1. Field of the Invention
Embodiments of the invention generally relate to flow analysis for hydrocarbon production and, more particularly, to flow rate analysis in a multiphase fluid in the presence of a hydrate inhibitor.
2. Description of the Related Art
Oil and/or gas operators periodically measure water/oil/gas phase fractions (relative concentrations) of an overall production fluid flow in order to aid in optimizing well production, allocating royalties, inhibiting corrosion/hydrates (e.g., based on the amount of water), and generally determining the well's performance. Multiphase metering is desired for measuring individual well production of oil, water, and gas. In subsea applications, since many production systems involve commingling of multiple wells prior to the riser, subsea multiphase metering may be the only option to get individual well rates other than a measure-by-difference technique.
Various approaches for analyzing the phase fraction of such fluid flows exist and include full or partial phase separation and sensors based on capacitance, density and microwave measurements. However, known measurement techniques suffer from their own unique drawbacks and/or limitations, such as frequent calibrations, as well as sensitivity to salinity, gas, and emulsions. In addition, current subsea multiphase meters can be prohibitively expensive.

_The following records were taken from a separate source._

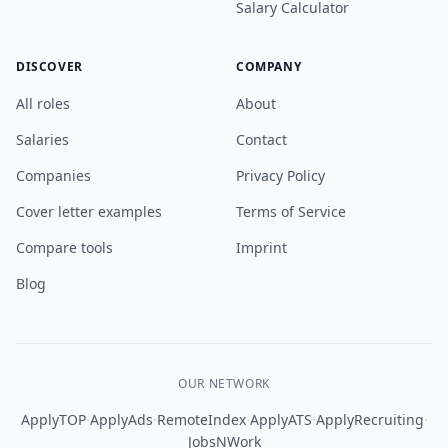
Salary Calculator
DISCOVER
COMPANY
All roles
About
Salaries
Contact
Companies
Privacy Policy
Cover letter examples
Terms of Service
Compare tools
Imprint
Blog
OUR NETWORK
·
·
·
·
·
ApplyTOP
ApplyAds
RemoteIndex
ApplyATS
ApplyRecruiting
JobsNWork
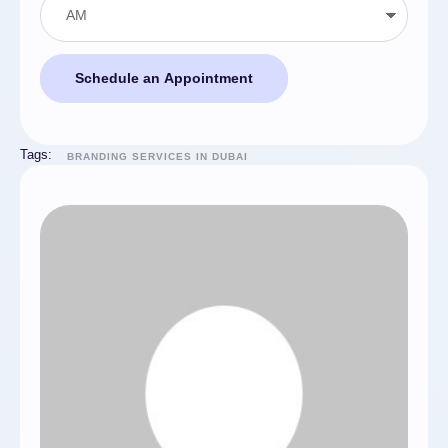
Schedule an Appointment
Tags:
BRANDING SERVICES IN DUBAI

Water in gas wells introduces the prospect of hydrate formation that may impede or plug the flow and create unsafe flowing conditions. Hydrates are ice-like crystals of water and hydrocarbon (or carbon dioxide, etc.) that form at low temperatures and high pressures common in subsea applications.
Furthermore, gas wells that have a high flow rate may produce large pressure drops across chokes and other flow-area changes. At these locations, Joule-Thomson cooling can reduce temperatures significantly, which may result in severe hydrate problems in a matter of hours or even minutes if water is present. Serious problems result once the hydrates form and block or limit flow. Hence, most flow assurance methodologies are aimed at prevention of hydrate formation.
Some approaches utilize chemical injection to inhibit gas hydrate formation. However, cleaning and treatment procedures required at the surface to remove the hydrate inhibitor along with high costs of the inhibitor itself may contribute to production expenses. Therefore, injection of methanol, as an exemplary hydrate inhibitor, increases costs when done at levels beyond that required based on the water that is present. Known measurement techniques are not well-suited to make low water measurements especially when the fluid flow is further complicated by the hydrate inhibitor injection.
Therefore, there exists a need for an improved infrared optical detector and overall phase fraction measurement to enable, for example, flow assurance with improved sensitivity and accuracy, improved reservoir management, and improved allocation from a producing well. Accordingly, techniques and systems for determining the flow rates of components of a multiphase fluid containing a hydrate inhibitor are desirable.